La petite chapelle sur son promontoire rocheux, au pied de l’abbaye, a été construite au XIIe siècle et sa simplicité fait son charme (elle est toutefois généralement fermée et il faut donc l’admirer de l’extérieur). Avant les grands travaux, il était facilement possible de faire le tour du Mont Saint Michel à pied en passant par là. Depuis, le lit du Couesnon s’est rapproché et la tangue n’est plus aussi stable. Comme nous étions en chaussures de ville, nous avons préféré ne pas tenter l’expédition et repartir en repassant dans le Mont Saint Michel.

Comme il y avait une attente assez impressionnante pour reprendre la navette en direction des parkings, qu’il faisait très beau et que nous n’avions pas pu passer beaucoup de temps dans le Mont Saint Michel, nous avons décidé de faire le trajet à pied (il y a environ 3 kilomètres). Nous avons ainsi pu profiter des superbes points de vue sur le rocher qui s’offrent au regard tout au long de la passerelle (à condition de se retourner régulièrement bien entendu).

L’arrivée au Mont Saint Michel depuis l’arrêt de la navette
Au pied de l’abbaye
Le Couesnon et la passerelle
Côté jardins
La chapelle Saint Aubert, dans les rochers
Mouette en atterrissage…
Monter jusqu’au pied de la chapelle
Soleil d’hiver sur la baie
Se retourner en revenant au parking pour profiter de la vue…

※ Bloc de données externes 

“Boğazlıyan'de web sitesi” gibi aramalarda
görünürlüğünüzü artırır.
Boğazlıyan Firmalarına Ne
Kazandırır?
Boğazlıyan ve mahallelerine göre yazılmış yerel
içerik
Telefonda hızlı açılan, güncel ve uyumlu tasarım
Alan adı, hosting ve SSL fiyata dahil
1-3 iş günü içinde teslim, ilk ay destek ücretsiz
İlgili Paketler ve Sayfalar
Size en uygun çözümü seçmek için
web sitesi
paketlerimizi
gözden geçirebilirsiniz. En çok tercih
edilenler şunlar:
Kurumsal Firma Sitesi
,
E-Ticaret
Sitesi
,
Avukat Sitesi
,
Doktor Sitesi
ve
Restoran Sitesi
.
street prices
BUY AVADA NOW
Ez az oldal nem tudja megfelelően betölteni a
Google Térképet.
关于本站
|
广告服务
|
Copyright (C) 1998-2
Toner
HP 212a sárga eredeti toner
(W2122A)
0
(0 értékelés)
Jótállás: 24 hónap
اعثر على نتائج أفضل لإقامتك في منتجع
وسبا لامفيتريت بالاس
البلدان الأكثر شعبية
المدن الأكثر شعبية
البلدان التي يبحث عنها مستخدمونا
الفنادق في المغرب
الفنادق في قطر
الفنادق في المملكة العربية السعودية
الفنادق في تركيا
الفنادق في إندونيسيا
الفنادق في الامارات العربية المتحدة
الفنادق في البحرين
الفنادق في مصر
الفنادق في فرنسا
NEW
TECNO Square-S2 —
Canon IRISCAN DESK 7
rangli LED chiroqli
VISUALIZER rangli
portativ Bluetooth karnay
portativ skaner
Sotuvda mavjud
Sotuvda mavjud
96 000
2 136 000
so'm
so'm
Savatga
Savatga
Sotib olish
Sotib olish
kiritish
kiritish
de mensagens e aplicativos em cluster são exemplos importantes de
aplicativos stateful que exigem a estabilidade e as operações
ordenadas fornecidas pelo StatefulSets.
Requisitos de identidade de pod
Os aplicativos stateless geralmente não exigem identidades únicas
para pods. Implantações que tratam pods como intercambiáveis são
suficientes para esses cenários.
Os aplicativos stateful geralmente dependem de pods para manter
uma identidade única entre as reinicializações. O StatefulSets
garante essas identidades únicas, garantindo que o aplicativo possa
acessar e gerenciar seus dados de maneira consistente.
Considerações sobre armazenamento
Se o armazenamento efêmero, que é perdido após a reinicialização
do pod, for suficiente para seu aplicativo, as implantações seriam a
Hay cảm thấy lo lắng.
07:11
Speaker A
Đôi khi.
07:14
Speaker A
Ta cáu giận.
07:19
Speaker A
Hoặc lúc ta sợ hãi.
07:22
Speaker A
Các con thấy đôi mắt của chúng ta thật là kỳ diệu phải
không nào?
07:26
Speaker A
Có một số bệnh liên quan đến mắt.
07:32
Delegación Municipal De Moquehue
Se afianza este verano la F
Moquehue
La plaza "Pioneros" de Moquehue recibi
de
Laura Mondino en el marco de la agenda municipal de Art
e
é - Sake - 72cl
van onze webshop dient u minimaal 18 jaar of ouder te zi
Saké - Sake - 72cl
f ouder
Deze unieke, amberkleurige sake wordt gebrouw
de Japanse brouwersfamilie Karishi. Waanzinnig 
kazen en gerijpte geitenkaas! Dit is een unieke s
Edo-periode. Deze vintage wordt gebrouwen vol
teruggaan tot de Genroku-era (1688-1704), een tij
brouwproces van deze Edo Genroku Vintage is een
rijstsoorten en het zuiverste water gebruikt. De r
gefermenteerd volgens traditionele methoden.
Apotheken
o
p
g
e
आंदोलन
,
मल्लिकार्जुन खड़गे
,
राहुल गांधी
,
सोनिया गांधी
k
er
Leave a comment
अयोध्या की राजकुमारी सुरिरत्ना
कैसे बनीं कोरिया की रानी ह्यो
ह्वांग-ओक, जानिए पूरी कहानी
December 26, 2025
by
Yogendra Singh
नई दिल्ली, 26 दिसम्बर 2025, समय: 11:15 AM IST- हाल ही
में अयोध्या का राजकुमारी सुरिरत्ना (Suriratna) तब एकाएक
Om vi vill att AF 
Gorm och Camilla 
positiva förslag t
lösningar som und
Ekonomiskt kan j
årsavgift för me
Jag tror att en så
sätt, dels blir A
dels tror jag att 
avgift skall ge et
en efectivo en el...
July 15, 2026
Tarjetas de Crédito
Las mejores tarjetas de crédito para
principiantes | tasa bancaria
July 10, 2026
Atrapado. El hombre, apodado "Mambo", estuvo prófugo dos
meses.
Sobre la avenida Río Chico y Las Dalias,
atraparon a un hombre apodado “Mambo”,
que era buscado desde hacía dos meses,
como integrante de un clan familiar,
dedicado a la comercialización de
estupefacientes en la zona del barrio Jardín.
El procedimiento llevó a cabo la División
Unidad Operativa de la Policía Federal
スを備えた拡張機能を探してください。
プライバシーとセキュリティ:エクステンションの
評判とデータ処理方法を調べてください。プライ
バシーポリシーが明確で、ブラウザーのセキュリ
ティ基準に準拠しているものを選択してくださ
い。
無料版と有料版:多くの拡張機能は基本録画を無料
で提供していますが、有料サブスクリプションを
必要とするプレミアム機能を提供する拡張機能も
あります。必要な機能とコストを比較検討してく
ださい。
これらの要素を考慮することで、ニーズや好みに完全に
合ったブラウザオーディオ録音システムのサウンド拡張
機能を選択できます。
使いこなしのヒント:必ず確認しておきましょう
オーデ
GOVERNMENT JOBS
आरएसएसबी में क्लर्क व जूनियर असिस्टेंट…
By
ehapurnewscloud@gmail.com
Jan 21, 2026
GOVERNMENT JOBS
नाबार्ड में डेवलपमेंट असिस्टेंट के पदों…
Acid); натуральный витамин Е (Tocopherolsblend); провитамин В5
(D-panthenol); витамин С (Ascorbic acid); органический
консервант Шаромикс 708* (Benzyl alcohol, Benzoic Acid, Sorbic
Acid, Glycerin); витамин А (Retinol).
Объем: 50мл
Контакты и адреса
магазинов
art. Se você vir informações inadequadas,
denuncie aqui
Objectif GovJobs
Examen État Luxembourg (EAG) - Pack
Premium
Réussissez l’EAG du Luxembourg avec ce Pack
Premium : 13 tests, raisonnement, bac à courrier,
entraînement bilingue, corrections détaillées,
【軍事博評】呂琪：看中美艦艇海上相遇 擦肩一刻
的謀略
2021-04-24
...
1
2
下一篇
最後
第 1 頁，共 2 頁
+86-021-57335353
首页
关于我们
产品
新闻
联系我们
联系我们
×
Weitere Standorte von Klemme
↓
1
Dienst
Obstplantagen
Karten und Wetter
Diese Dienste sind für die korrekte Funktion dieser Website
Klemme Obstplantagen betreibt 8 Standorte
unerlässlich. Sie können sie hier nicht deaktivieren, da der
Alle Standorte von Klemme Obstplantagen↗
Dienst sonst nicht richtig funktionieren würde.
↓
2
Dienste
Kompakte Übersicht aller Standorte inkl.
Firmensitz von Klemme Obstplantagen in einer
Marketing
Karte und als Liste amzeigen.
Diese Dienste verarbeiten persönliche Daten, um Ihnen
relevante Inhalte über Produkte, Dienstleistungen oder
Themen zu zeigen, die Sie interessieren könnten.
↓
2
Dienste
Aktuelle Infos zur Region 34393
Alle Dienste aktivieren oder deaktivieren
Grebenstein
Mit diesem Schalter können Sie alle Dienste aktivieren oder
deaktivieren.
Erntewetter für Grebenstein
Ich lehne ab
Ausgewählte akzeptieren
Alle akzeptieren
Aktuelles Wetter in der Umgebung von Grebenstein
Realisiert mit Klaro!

Le Mont Saint Michel – Manche – décembre 2022


Petits conseils pour profiter du Mont Saint Michel :

  • Y aller tôt le matin ou tard le soir : ce sont les heures où il y a le moins de monde.
  • Si vous voulez visiter l’abbaye, prenez vos billets au moins la veille sur son site internet. Nous avons clairement regretté de ne pas l’avoir fait.
  • L’été des visites nocturnes scénarisées de l’abbaye sont possibles. Il y a généralement nettement moins de monde qu’en journée. Là encore, prenez vos billets avant de venir.
  • La baie regorge de superbes points de vue sur le Mont Saint Michel et de nombreuses possibilités de balades ou de randonnées. N’hésitez pas à en profiter.
    Attention toutefois si vous souhaitez vous éloigner des sentiers balisés : La baie est fluctuante, et dangereuse. Il convient de se faire accompagner par un guide qualifié pour s’aventurer en son cœur. Les sables mouvants ne sont pas une légende, ni la vitesse de la marée montante (même si elle ne va pas tout à fait à la vitesse d’un cheval au galop, elle avance à une vitesse comprise entre 6 et 10 km/h, soit deux fois plus vite que la moyenne sur les côtes françaises).